This isn't my normal type of blog, but felt compelled to write while listening to a podcast on NPR about how hard it is to
make friends after the age of 30. This is the age that kind of designates a
change in lifestyle that isn’t conducive to making good friends – you don’t
have the automatic friend connection like in college, you get busy with work,
or you are married and have children and those become the priorities. A lot of
the stuff in this article really hit close to home with me.
I have a very hard time making friends! Granted, this hasn’t
happened in the eight and a half months since I’ve turned 30; I’ve never been
very good at making friends. I meet people I like, and would be interested in
being friends with, but don’t have the nerve to initiate taking it past
acquaintanceship. Luckily I’ve had a few occasions when those people have taken
the initiative – maybe that’s why such a high proportion of my friends are so
outgoing!
One point this article made is that at this age, the couple
date plays a part in this. I think this is a problem for me and Peter. We have
neighbors who we got to know when we first moved into our neighborhood and hung
out with a few times. Peter and the husband clicked, but I never did with the
wife, so we didn’t hang out with them too much. When this couple separated,
Peter and the husband hung out quite frequently; they went bowling or had poker
nights every other week, etc. Then the couple got back together and the
“bromance” has faded. Peter has gone over to their house a couple of times if
they are having other friends over, but no one-on-ones. Of course, we still
asked them to water our plants when we went on vacation, and we are planning on having them over for dinner
to thank them.
I can also use this couple as an example of how children can
make it harder to form new friendships. They do not have any children – yet.
They are currently pregnant with their first child, due in August. Before they
separated they would invite us over when they had parties, or even just a
couple times for dinner and game night. We only had Nate at the time, so I did
drag him over there once or twice just to eat dinner before heading back home,
but when their (adults only) parties start at 8 o’clock (bedtime) I can’t warrant
taking him over there. Usually Peter goes alone. Maybe once they have their
baby they will start organizing stuff that works with a child’s schedule, but I
guess that would only matter if I liked the wife!
Of course, people also say that having kids can make finding
friends easier. I have not found this to be the case. I have a list of excuses!

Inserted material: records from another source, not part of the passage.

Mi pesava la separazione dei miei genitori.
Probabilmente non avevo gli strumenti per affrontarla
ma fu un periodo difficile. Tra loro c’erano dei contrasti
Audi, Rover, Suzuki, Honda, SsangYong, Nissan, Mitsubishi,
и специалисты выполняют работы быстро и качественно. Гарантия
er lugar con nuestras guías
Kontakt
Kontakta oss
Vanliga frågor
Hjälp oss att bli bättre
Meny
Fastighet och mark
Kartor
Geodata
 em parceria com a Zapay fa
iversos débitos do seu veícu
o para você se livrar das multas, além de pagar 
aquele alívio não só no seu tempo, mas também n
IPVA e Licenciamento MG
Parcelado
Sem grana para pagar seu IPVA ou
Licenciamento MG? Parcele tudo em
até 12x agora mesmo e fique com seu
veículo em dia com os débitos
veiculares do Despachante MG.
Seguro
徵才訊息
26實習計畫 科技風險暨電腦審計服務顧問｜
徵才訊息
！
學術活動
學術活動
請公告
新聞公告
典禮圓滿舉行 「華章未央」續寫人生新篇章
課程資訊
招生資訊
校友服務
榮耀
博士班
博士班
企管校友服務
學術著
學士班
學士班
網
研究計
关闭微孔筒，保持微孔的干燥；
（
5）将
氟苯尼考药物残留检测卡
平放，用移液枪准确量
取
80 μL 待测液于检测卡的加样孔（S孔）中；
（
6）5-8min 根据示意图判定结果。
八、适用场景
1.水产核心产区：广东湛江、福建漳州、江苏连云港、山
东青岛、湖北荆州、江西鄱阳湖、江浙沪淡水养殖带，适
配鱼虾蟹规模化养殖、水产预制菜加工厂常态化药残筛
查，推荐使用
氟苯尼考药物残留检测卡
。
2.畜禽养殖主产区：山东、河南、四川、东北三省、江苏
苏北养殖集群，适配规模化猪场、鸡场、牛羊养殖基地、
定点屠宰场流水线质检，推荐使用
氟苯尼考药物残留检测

I don’t have the interaction with other parents on the way in and out of
daycare. There also aren’t a lot of children’s activities going on during the
weekend in my area, most of them happen during the week, so I can’t meet other
moms at “Mommy and Me” time. The one time I have gone to the park and actually
had a conversation with a parent with a child (actually children) close in age
to mine that I thought I would get along with… Well, that relationship lasted
as long as that visit to the park. I’m thinking of talking to my church about
trying to set up a group for parents of young children, but that hasn’t
happened yet.
So, what does that leave me with? Work! That would be great,
I’m with these people all day, we can talk about our kids, gripe about our
husbands, talk about other random stuff… Of course, when the majority of the
people you work with are your mother’s age this doesn’t lead to a lot of great
friendships. There are a couple of ladies that have young kids, but it’s not
just about the kids – it’s really about the moms. I have hung out with one of
them outside of work once. In March! We also have plans for a Girls’ Night this
Friday. Wow, once every 4 months! Three times a year! Amazing!
So, yeah, it’s hard making friends when you’re working and
married with children at 30. Life gets in the way and those friends, or people
who could be friends, get pushed to the side whenever something else comes up.
It may not be such a big deal if you don’t talk to the friend you’ve had since
your Freshman year in high school for a few weeks, but when that happens with
someone you are just trying to become
friends with, it becomes a non-starter friendship. In the past few years,
ironically more since having children, I have realized how much I really need friends.
It’s not that I want to get away from my family all of the time, I love them! I
love singing “If You’re Happy and You Know It” with Nate, watching him and Mia
make each other laugh over nothing, and watching Peter give Nate his special “upside-down
hug”. Sometimes I just need a little me time, some girl time, some
non-working-hour adult time. But, when your closest friend is 10 hours away,
with a family of her own, it can make this time more than a little hard to come
by. So, I am going to work hard at making friendships a priority, and not get
so worked up about the possibility of being rejected by that mom in the park.
Who knows, maybe she’s in the same boat as I am.